Edit: El Tea (op) has posted a good answer at https://stackoverflow.com/a/32994055/630614
This is an interesting question/problem, and I've been wondering about a lot of the same!
For the most part, it seems that when I'm working on a new complication I need to step back and see when I really want to update it. A "countdown" complication could set all future timeline entries at one time, when the "end date" is set. An app that shows the current status of a web service could have relevant data stored in NSUserDefaults when an APNS comes through.
If you don't have access to APNS, don't want to run your iOS app in a background mode, and don't want to make HTTP requests from Apple Watch, I can think of 2 other options.
1) Schedule local notifications. The good part is that your Apple Watch should run didReceiveLocalNotification, but the bad part is that the user will get a notification when you're simply trying to check the status without a disruption.
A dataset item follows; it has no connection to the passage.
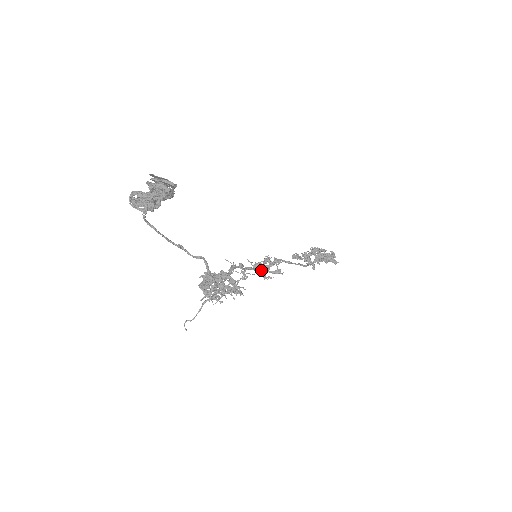
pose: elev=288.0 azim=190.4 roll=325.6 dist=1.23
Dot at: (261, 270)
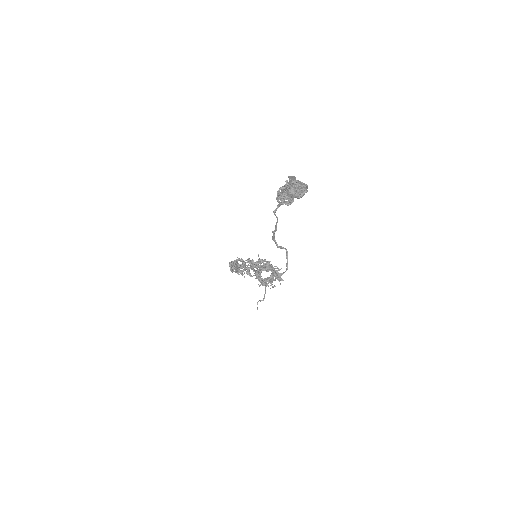
Dot at: (240, 270)
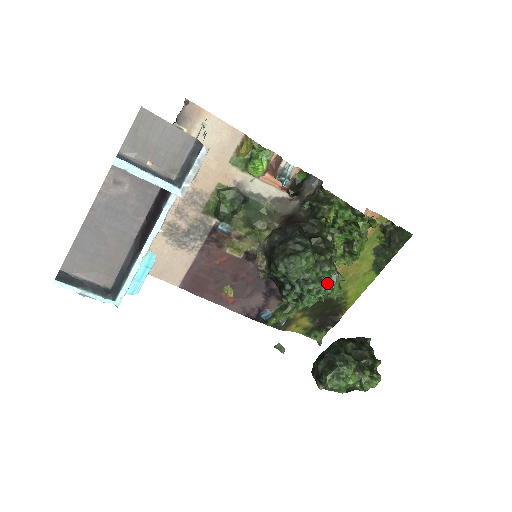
2) Send a message to iOS via sendMessage(_:replyHandler:errorHandler:) in your reloadTimelineForComplication method, setting nil for the replyHandler to make it as quick as possible:
Calling this method from your WatchKit extension while it is active and running wakes up the corresponding iOS app in the background and makes it reachable.
Your iOS app could perform whatever network requests are needed and then store the information or push it to Apple Watch. Unfortunately, I don't think the watch extension will have it's session.didReceive... called until you run it, but you could access the data on the next call to requestedUpdateDidBegin.
As I said, I'm very interested in this same thing, so post some thoughts back and maybe we can extrapolate on some best practices here.